=== Section Start ===

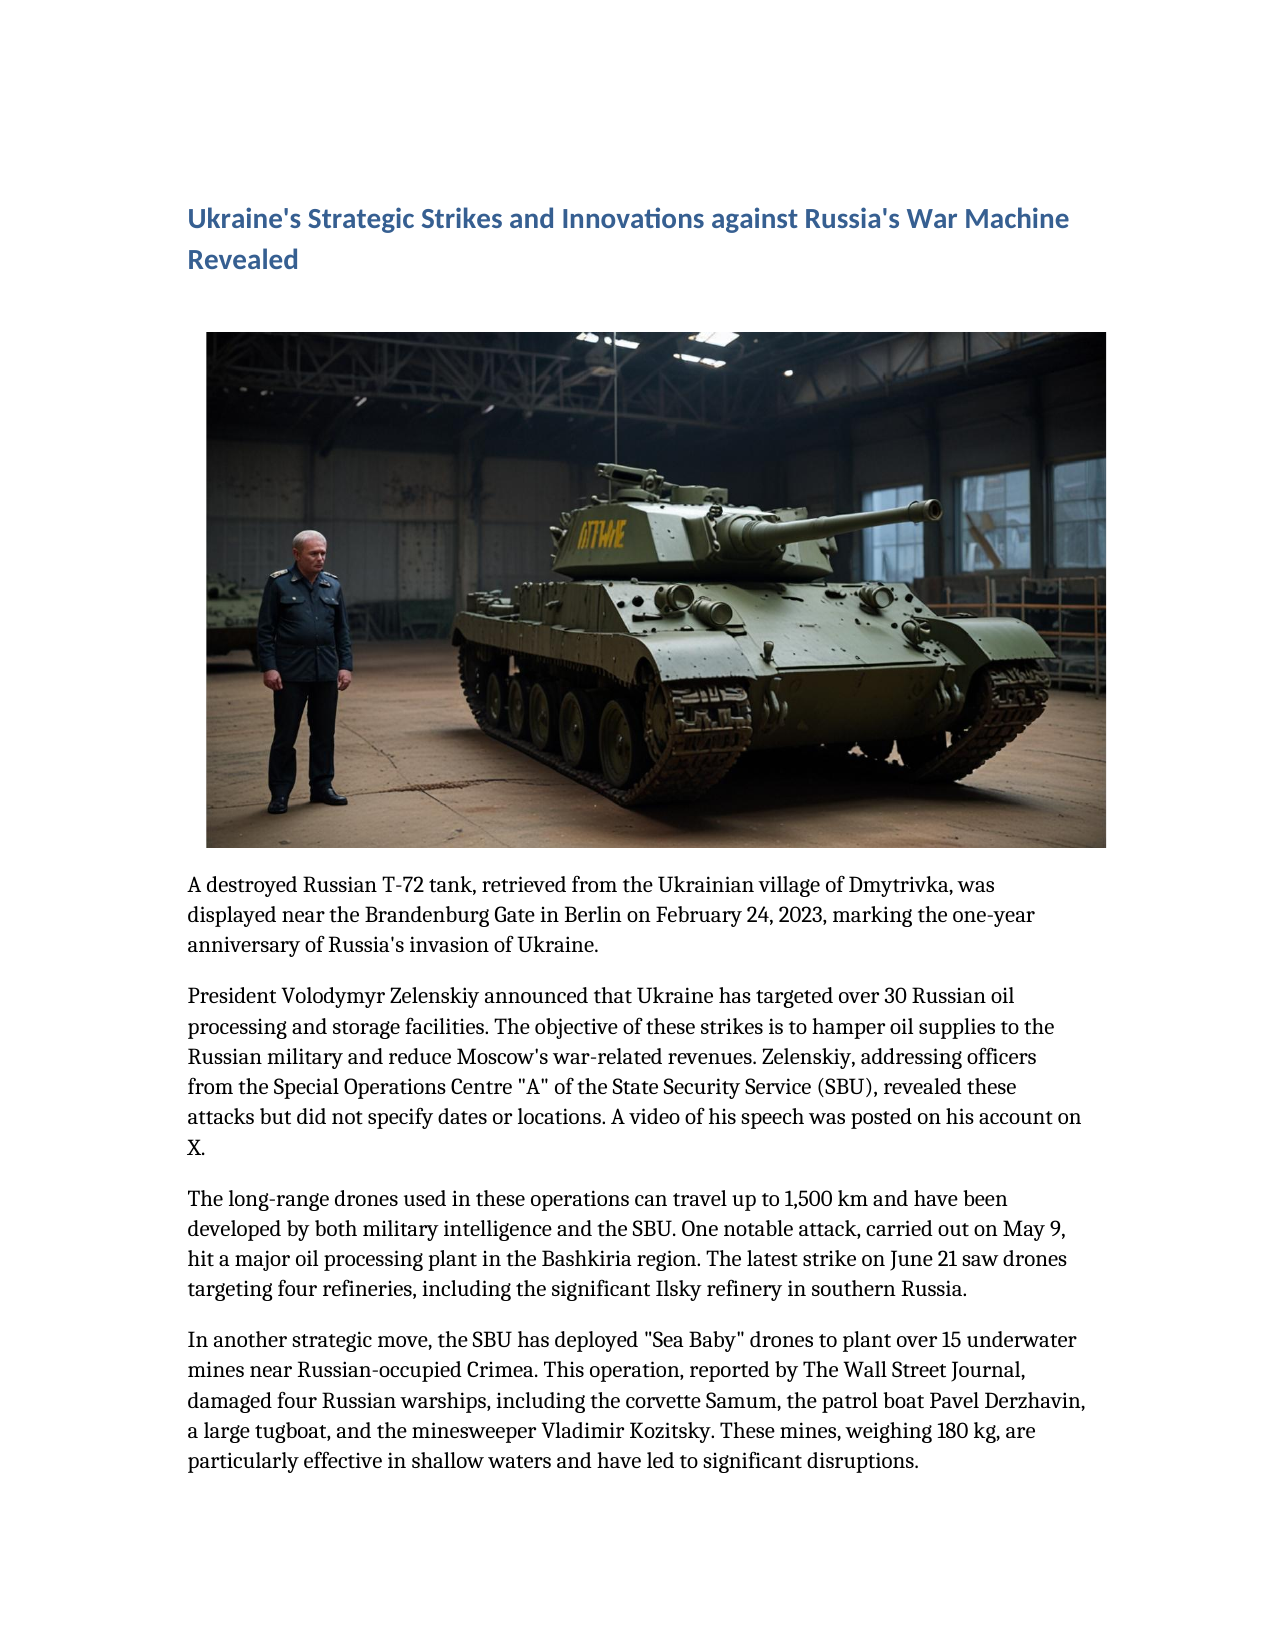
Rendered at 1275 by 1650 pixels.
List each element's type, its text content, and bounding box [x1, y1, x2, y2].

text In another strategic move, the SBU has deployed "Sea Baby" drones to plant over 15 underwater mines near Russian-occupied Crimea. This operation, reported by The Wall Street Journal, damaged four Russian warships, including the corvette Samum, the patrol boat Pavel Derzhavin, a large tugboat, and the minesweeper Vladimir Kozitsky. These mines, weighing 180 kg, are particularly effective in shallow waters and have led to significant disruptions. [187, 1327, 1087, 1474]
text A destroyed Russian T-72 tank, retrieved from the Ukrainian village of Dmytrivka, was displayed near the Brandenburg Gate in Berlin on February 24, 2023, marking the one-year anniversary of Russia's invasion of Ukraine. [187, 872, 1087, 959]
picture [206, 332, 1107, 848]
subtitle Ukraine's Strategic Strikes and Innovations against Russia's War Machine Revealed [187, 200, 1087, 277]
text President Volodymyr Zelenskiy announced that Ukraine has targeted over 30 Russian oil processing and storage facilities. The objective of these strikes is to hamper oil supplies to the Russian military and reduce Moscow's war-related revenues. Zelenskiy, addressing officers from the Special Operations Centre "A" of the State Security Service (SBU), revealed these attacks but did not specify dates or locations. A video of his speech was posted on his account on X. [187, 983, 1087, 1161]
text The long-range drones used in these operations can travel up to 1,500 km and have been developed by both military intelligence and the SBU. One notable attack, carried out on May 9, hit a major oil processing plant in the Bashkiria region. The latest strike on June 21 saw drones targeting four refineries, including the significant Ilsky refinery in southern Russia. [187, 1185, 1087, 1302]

=== Section End ===

▸ **AIM OF THE EXERCISE**: Produce an exact copy of the records above, leaving out the pictures.

▸ **THE COMPLETED TASK**:
Rendered at 1275 by 1650 pixels.
List each element's type, its text content, and bounding box [x1, y1, x2, y2].

text In another strategic move, the SBU has deployed "Sea Baby" drones to plant over 15 underwater mines near Russian-occupied Crimea. This operation, reported by The Wall Street Journal, damaged four Russian warships, including the corvette Samum, the patrol boat Pavel Derzhavin, a large tugboat, and the minesweeper Vladimir Kozitsky. These mines, weighing 180 kg, are particularly effective in shallow waters and have led to significant disruptions. [187, 1327, 1087, 1474]
text A destroyed Russian T-72 tank, retrieved from the Ukrainian village of Dmytrivka, was displayed near the Brandenburg Gate in Berlin on February 24, 2023, marking the one-year anniversary of Russia's invasion of Ukraine. [187, 872, 1087, 959]
picture [206, 332, 1107, 848]
subtitle Ukraine's Strategic Strikes and Innovations against Russia's War Machine Revealed [187, 200, 1087, 277]
text President Volodymyr Zelenskiy announced that Ukraine has targeted over 30 Russian oil processing and storage facilities. The objective of these strikes is to hamper oil supplies to the Russian military and reduce Moscow's war-related revenues. Zelenskiy, addressing officers from the Special Operations Centre "A" of the State Security Service (SBU), revealed these attacks but did not specify dates or locations. A video of his speech was posted on his account on X. [187, 983, 1087, 1161]
text The long-range drones used in these operations can travel up to 1,500 km and have been developed by both military intelligence and the SBU. One notable attack, carried out on May 9, hit a major oil processing plant in the Bashkiria region. The latest strike on June 21 saw drones targeting four refineries, including the significant Ilsky refinery in southern Russia. [187, 1185, 1087, 1302]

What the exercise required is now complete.